It is really no better than the old displays other than the odd left field use case. Its a tiny step forward, really sideways as they wot stick with this tech, but not enough to justify the increased cost. Or buy a new ipad for it
 
This is the issue with local dimming. It's not great in a dark room because you can really tell the difference between "black with no backlight" and "black with backlight". Though no screen is ideal in a dark room, which is why even in professional color grading studios you have some dim lights all around the walls. Your eyes will adjust to a brighter environment and won't be so sensitive to the slight differences between dark shades. It's also not great for graphics or anything with very defined contours like text. It's best for films and photos. Usually on a studio monitor you'd never view interface or text, you'd only get a video signal straight to the monitor, so this issue hardly ever shows up. Not sure why Apple thought this tech would be suited for an iPad or any consumer device. It's fine for the Apple Pro display XDR because you're expected to use it mostly on video in a controlled environment. But not sure it's best for a device that displays a ton of graphics and text and is bound to be viewed in every random environment imaginable.
 
Are you people sure this isn't BS from android fanboys and girls? The tiny backlights are very tiny. To bleed like these pictures show into the blackness is strange.

And "de Nile" is a river in Egypt.

It is well documented on these Apple-centric forums and Apple just said it is normal because the dimming zones are bigger than the pixels.


That doesn't mean it is acceptable on an $1100+ device, but expected.
 
Are the MiniLED backlight "pixels" either fully on or fully off?

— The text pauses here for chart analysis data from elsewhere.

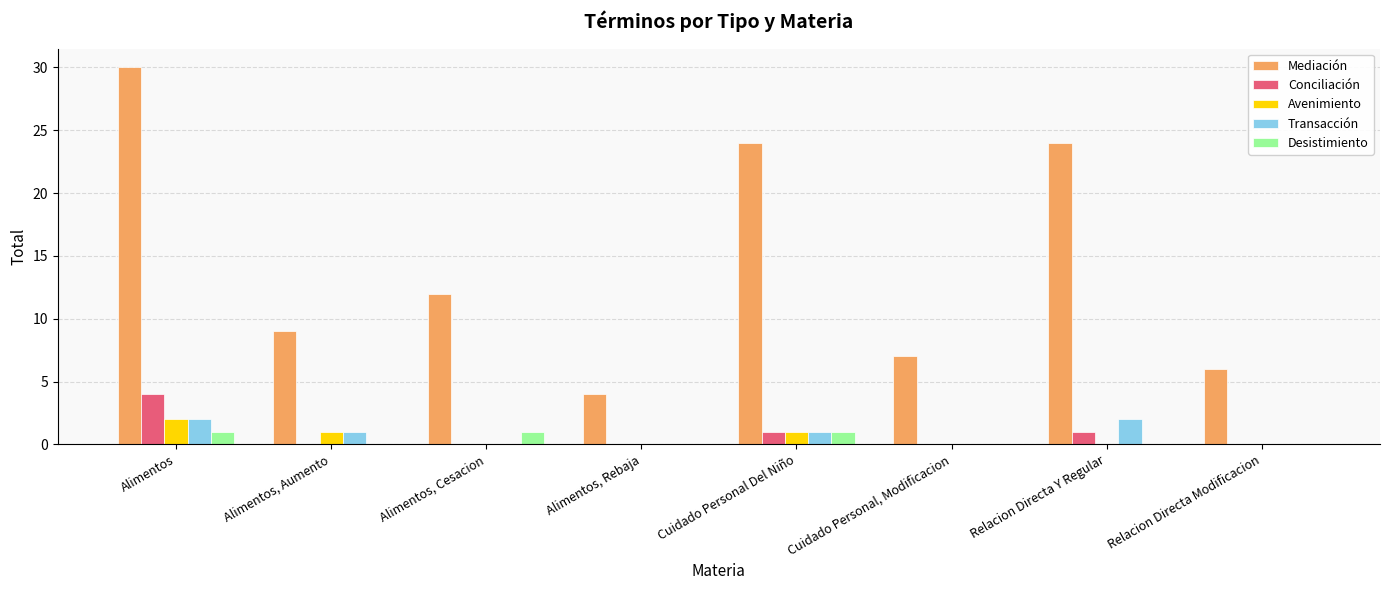

Are the bars grouped side by side (vs. stacked)?

Yes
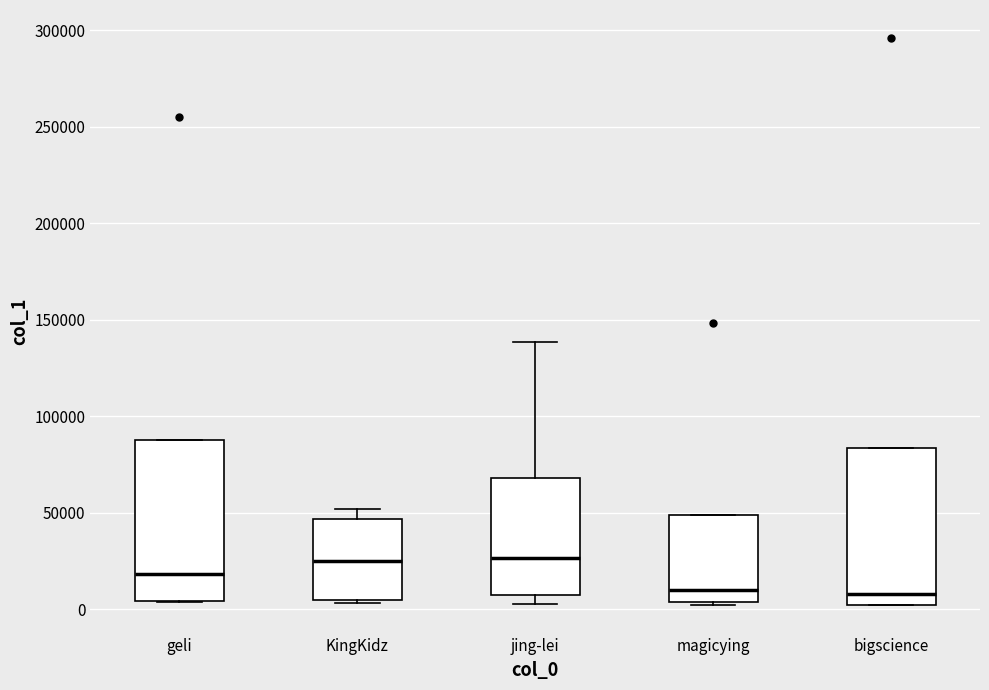

Where is the upper edge of the box for geli on the y-axis? The values are not printed on the chart, so give them approximately, as read against the axis.

90000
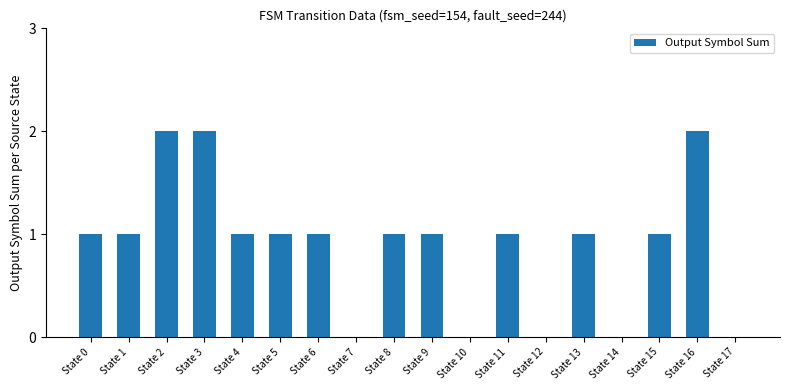

Are the bars horizontal?

No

I wonder how this will affect white on black terminal windows if this tech comes to new iMacs or Macbooks. I use those all the time. If setting the background color to a very dark grey solves the issue it won't be as big a deal. :)
 
Every time a new Apple product comes out there is some gate that supposedly is the worst thing ever. How many people are noticing this using the iPad as they normally would? And is this a hardware issue or something that can be adjusted/minimized via a software update?
 
The picture in this article is such absolute BS. The display never looks nearly like this IRL. This looks like a severly overexposed image someone took to make the iPad look bad.

And yes, I do have the new 12.9 with me since friday. The screen is absolutely awesome and I see a very clear difference to my old 12.9 (2018), and not just with HDR content.
 
all those photos shown, are examples of the display running outside of the new API directive for min-LED… even the startup logo hasn’t been updated yet. Give it a few updates and that blooming will be for the most part gone. The edge dimming on the other hand is just part of the display tech. Overall Mini-LED is a good tech, this blooming is a solvable ”color recalibration” issue.
 
Wow. I was considering to add the 13“ iPad Pro to the household, but this is a deal-braker (although expected.)

Local Dimming is the first thing I turn off on a TV that has this feature. I was looking forward to a beefy iPad, but until it’s possible to turn local dimming off, it won’t be that one. (Currently using a first-generation 13“ iPad Pro with no local dimming and it’s a Great device).